Fraunhofer CMI has developed a 3D Bioprinting System for the next Generation of "Bottom-Up" Tissue Engineering
The list of patients in dire need of organ transplants grows longer every day. Patients who are fortunate enough to find a 'match' still struggle with immunosuppressive therapy and ultimate organ failure. The goal of 3D bioprinting is to precisely place cells in environments that trigger their growth into fully functional tissues and organs. Fraunhofer CMI, and others involved in this effort, are working towards the ultimate goal of bioprinting the patient's own cells into a new and healthy replacement organ.
Fraunhofer CMI's latest achievement in this field, was the development of a three-dimensional (3D) bioprinting system capable of multimaterial and multiscale deposition to enable the next generation of "bottom-up" tissue engineering. This area of research resides at the interface of engineering and life sciences, requiring an interdisciplinary team of engineers and scientists. Their work entails the design and implementation of diverse elements: a novel hydrogel-based bioink, a 3D bioprinter, automation software, and mammalian cell culture.

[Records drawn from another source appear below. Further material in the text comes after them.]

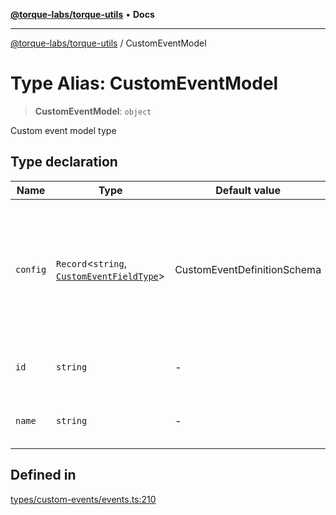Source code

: [**@torque-labs/torque-utils**](../README.md) • **Docs**

***

[@torque-labs/torque-utils](../README.md) / CustomEventModel

# Type Alias: CustomEventModel

> **CustomEventModel**: `object`

Custom event model type

## Type declaration

| Name | Type | Default value | Description |
| ------ | ------ | ------ | ------ |
| `config` | `Record`\<`string`, [`CustomEventFieldType`](../enumerations/CustomEventFieldType.md)\> | CustomEventDefinitionSchema | The custom event defintion as a JSON object. The object should be formatted as follows: `{ "<event property name>": "boolean" | "string" | "number" }` |
| `id` | `string` | - | The internal ID of the custom event |
| `name` | `string` | - | The name of the custom event |

## Defined in

[types/custom-events/events.ts:210](https://github.com/torque-labs/torque-utils/blob/a612e615fa21888d00ebb7bf70f9910fab4be80a/types/custom-events/events.ts#L210)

Fraunhofer CMI's bioprinter has three components uniquely combined into a comprehensive tool: syringe pumps connected to a selector valve that allow precise application of up to five different materials with varying viscosities and chemistries, a high velocity/high-precision x–y–z stage to accommodate the most rapid speeds allowable by the printed materials, and temperature control of the bioink reservoirs, lines, and printing environment. Our custom-designed bioprinter is able to print multiple materials (or multiple cell types in the same material) concurrently with various feature sizes (100 μm–1 mm wide; 100 μm–1 cm high). One of these materials is a biocompatible, printable bioink that has been used to test for cell survival within the hydrogel following printing. Hand-printed (HP) controls show that our bioprinter does not adversely affect the viability of the printed cells.

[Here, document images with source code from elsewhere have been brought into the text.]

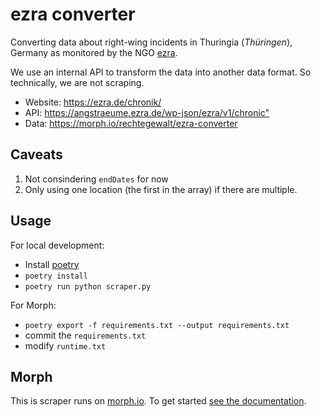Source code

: # ezra converter

Converting data about right-wing incidents in Thuringia (_Thüringen_), Germany as monitored by the NGO [ezra](https://ezra.de/).

We use an internal API to transform the data into another data format. So technically, we are not scraping.

-   Website: <https://ezra.de/chronik/>
-   API: <https://angstraeume.ezra.de/wp-json/ezra/v1/chronic">
-   Data: <https://morph.io/rechtegewalt/ezra-converter>

## Caveats

1. Not consindering `endDates` for now
2. Only using one location (the first in the array) if there are multiple.

## Usage

For local development:

-   Install [poetry](https://python-poetry.org/)
-   `poetry install`
-   `poetry run python scraper.py`

For Morph:

-   `poetry export -f requirements.txt --output requirements.txt`
-   commit the `requirements.txt`
-   modify `runtime.txt`

## Morph

This is scraper runs on [morph.io](https://morph.io). To get started [see the documentation](https://morph.io/documentation).
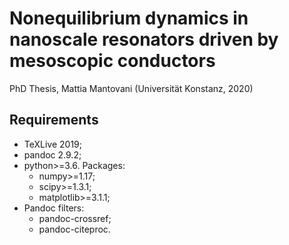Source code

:# Nonequilibrium dynamics in nanoscale resonators driven by mesoscopic conductors

PhD Thesis, Mattia Mantovani (Universität Konstanz, 2020)

## Requirements
* TeXLive 2019;
* pandoc 2.9.2;
* python>=3.6. Packages:
	- numpy>=1.17;
	- scipy>=1.3.1;
	- matplotlib>=3.1.1;
* Pandoc filters:
	- pandoc-crossref;
	- pandoc-citeproc.



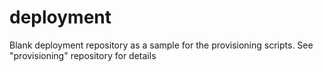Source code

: deployment
==========

Blank deployment repository as a sample for the provisioning scripts. See "provisioning" repository for details
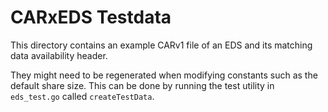 # CARxEDS Testdata

This directory contains an example CARv1 file of an EDS and its matching data availability header.

They might need to be regenerated when modifying constants such as the default share size. This can be done by running the test utility in `eds_test.go` called `createTestData`.
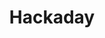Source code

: ---
title: Hackaday
description: Hackaday serves up Fresh Hacks Every Day from around the Internet. Our playful posts are the gold-standard in entertainment for engineers and engineering enthusiasts.
url: https://hackaday.com/
image:
    # url: '/assets/images/cafe.png'
    # alt: 'Cafe'
tags: ['news']
pubDate: 2023-12-30
draft: false
---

The researchers are currently in the process of bioprinting blood vessel precursors using both smooth muscle cells and endothelial (blood vessel wall) cells. They also work in the area of osseointegration of hip implants and have successfully bioprinted scaffolds that trigger osteoblasts (bone cells) to deposit new calcium mineral.

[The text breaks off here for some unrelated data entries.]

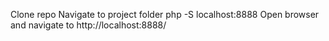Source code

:
Clone repo
Navigate to project folder
php -S localhost:8888
Open browser and navigate to http://localhost:8888/
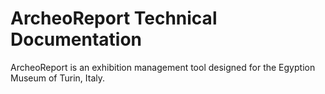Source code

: # ArcheoReport Technical Documentation
ArcheoReport is an exhibition management tool designed for the Egyption Museum of Turin, Italy. 
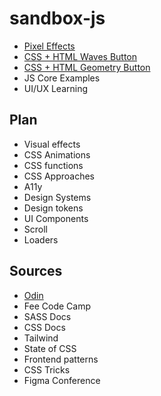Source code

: # sandbox-js

- [Pixel Effects](https://www.youtube.com/watch?v=UoTxOVEecbI)
- [CSS + HTML Waves Button](https://www.youtube.com/watch?v=w00Z5y8jEjk&list=PLM6XATa8CAG6IJvQBkrTTNZmpIcyS2Avk)
- [CSS + HTML Geometry Button](https://www.youtube.com/watch?v=0IygEAp01J4&list=PLM6XATa8CAG6IJvQBkrTTNZmpIcyS2Avk&index=5)
- JS Core Examples
- UI/UX Learning

## Plan

- Visual effects
- CSS Animations
- CSS functions
- CSS Approaches
- A11y
- Design Systems
- Design tokens
- UI Components
- Scroll
- Loaders

## Sources

- [Odin](https://www.theodinproject.com/paths/full-stack-javascript/courses/advanced-html-and-css)
- Fee Code Camp
- SASS Docs
- CSS Docs
- Tailwind
- State of CSS
- Frontend patterns
- CSS Tricks
- Figma Conference

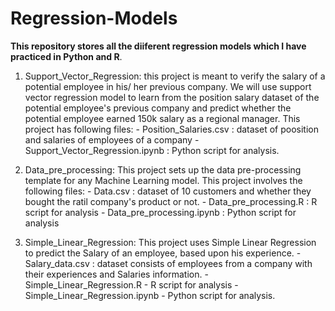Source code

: # Regression-Models

**This repository stores all the diiferent regression models which I have practiced in Python and R**.    

1. Support_Vector_Regression: this project is meant to verify the salary of a potential employee in his/ her previous company. We
                              will use support vector regression model to learn from the position salary dataset of the potential
                              employee's previous company and predict whether the potential employee earned 150k salary as a regional
                              manager. This project has following files:
                              - Position_Salaries.csv : dataset of poosition and salaries of employees of a company
                              - Support_Vector_Regression.ipynb : Python script for analysis.

2. Data_pre_processing: This project sets up the data pre-processing template for any Machine Learning model. This project involves the 
                         following files:
                         - Data.csv : dataset of 10 customers and whether they bought the ratil company's product or not.
                         - Data_pre_processing.R : R script for analysis
                         - Data_pre_processing.ipynb : Python script for analysis  
      
3. Simple_Linear_Regression: This project uses Simple Linear Regression to predict the Salary of an employee, based upon his experience.
                              - Salary_data.csv : dataset consists of employees from a company with their experiences and Salaries information.
                              - Simple_Linear_Regression.R - R script for analysis
                              - Simple_Linear_Regression.ipynb - Python script for analysis.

Fraunhofer CMI can be contacted to pursue collaborative research projects involving tissue engineering or bioink development. Industrial organizations looking to incorporate bioprinting into their research portfolio can also reach us to pursue custom instrumentation for tissue engineering solutions.
Fraunhofer CMI reports the design and build of the 3D bioprinter, the optimization of the bioink, and the stability and viability of the printed constructs in their publication"Multimaterial and Multiscale Three-Dimensional Bioprinter" in the Journal of Nanotechnology in Engineering and Medicine.